Given the situation, he essentially manipulated and coerced John into saying those things.  How do you look someone you love in the eyes at the moment you think you’re both about to die and NOT say, “I forgive you” when they beg for your forgiveness?

And though Sherlock did offer a more complete apology, along with a kind of explanation, in that scene, he did so under false pretenses, presenting it to John as if he were talking about the situation on the train rather than all the fuck-ups he’d committed with John.  And if you were a position where somebody you cared about had really, truly hurt you, perhaps in a way that fucked up your life, and they apologized but they did it in a veiled, underhanded way, do you think that would really feel like a real, meaningful apology to you?  Would YOU be okay with that?

(If you’ve ever had the misfortune to be there, I’m betting your answer is no.)

And yeah, it was unnecessary.  Sherlock had apologized at least three times during the course of the episode.  John was on his way to visit Sherlock when he was kidnapped (Mary was as good as her word about getting him to come around).  He came back after he was kidnapped.  They were already fixing things.  It wasn’t necessarily moving along in a sprint, but Sherlock simply didn’t need to push the issue on the train.  That he did so anyway indicates three possibilities:

1: It wasn’t about actually earning John’s forgiveness, but about Sherlock’s own satisfaction in getting to hear the words.
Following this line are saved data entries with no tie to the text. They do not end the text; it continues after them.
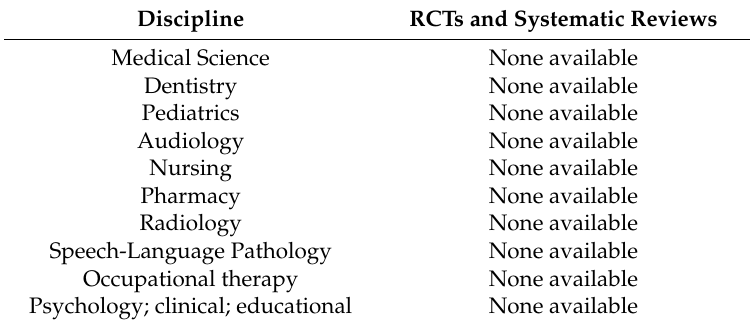
Table 1. Major disciplines involved in public health policy and the evidence base to support them.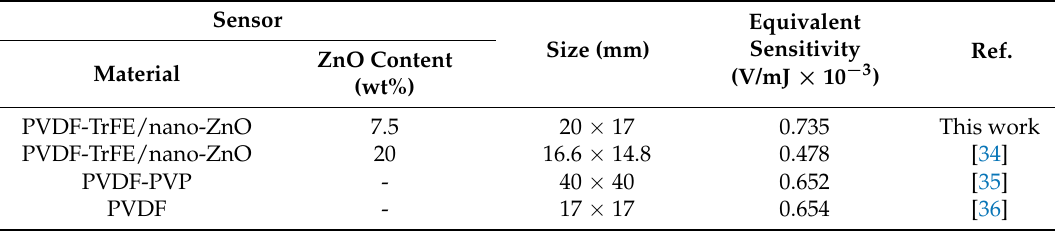
Table 1. Summary of PVDF-based sensors equivalent sensitivity in our study and reported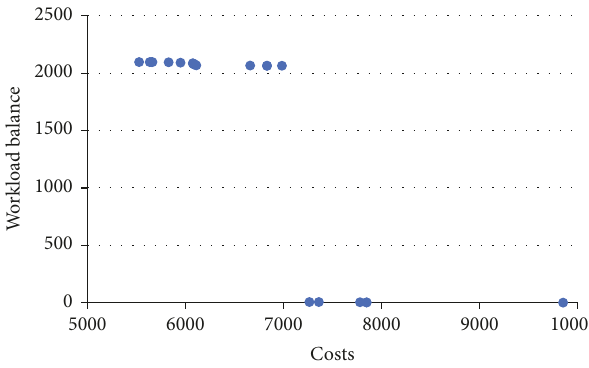
Figure 3: Approximation of the Pareto front of Instance 2.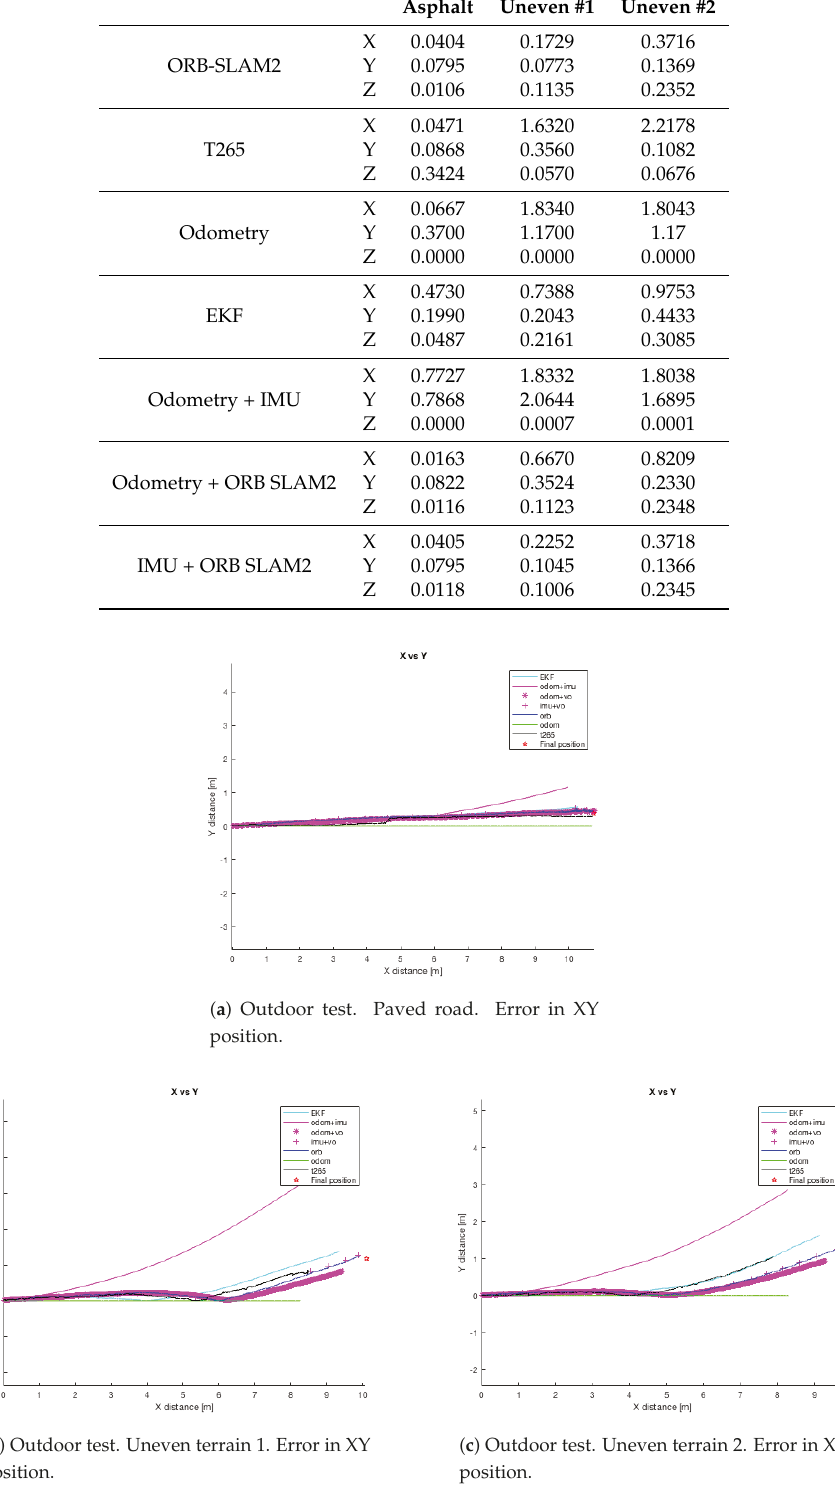
( b ) Paved road test Z error. Figure 29. Outdoor test #1.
2: It was about actually earning John’s forgiveness, but Sherlock took it upon himself to force the issue (in a frightening, stressful way) regardless of whether John was actually ready.

3: S&M games, the fucked up little turkeys.

That John appeared to be okay with it once the trick was revealed honestly doesn’t matter.  If somebody chooses to put themselves in an abusive, potentially damaging situation (f’r ex, perhaps because it’s a pattern they’re familiar and, in a sense, comfortable with), that still doesn’t make it okay to actually abuse them.

But that’s how it happened, so I guess our big takeaway is that (as many of us have known for quite some time) John Watson is one supremely fucked up little puppy.

And if we’re honest, most of us like him that way.